### Instructions to follow
Exactly the lines from the one containing "their rights, representation" to the last line of the records, inclusive, are to be transcribed; include no others.

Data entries
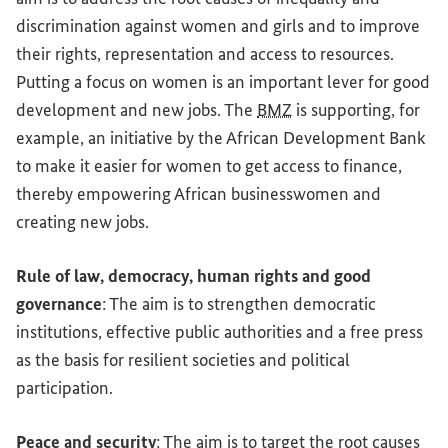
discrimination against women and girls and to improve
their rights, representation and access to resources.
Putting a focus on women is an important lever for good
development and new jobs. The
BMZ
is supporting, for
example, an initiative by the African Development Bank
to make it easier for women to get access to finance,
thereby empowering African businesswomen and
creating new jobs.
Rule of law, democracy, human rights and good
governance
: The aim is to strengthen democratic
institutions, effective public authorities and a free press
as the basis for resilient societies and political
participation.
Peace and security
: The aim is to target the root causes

### Problem solution
their rights, representation and access to resources.
Putting a focus on women is an important lever for good
development and new jobs. The
BMZ
is supporting, for
example, an initiative by the African Development Bank
to make it easier for women to get access to finance,
thereby empowering African businesswomen and
creating new jobs.
Rule of law, democracy, human rights and good
governance
: The aim is to strengthen democratic
institutions, effective public authorities and a free press
as the basis for resilient societies and political
participation.
Peace and security
: The aim is to target the root causes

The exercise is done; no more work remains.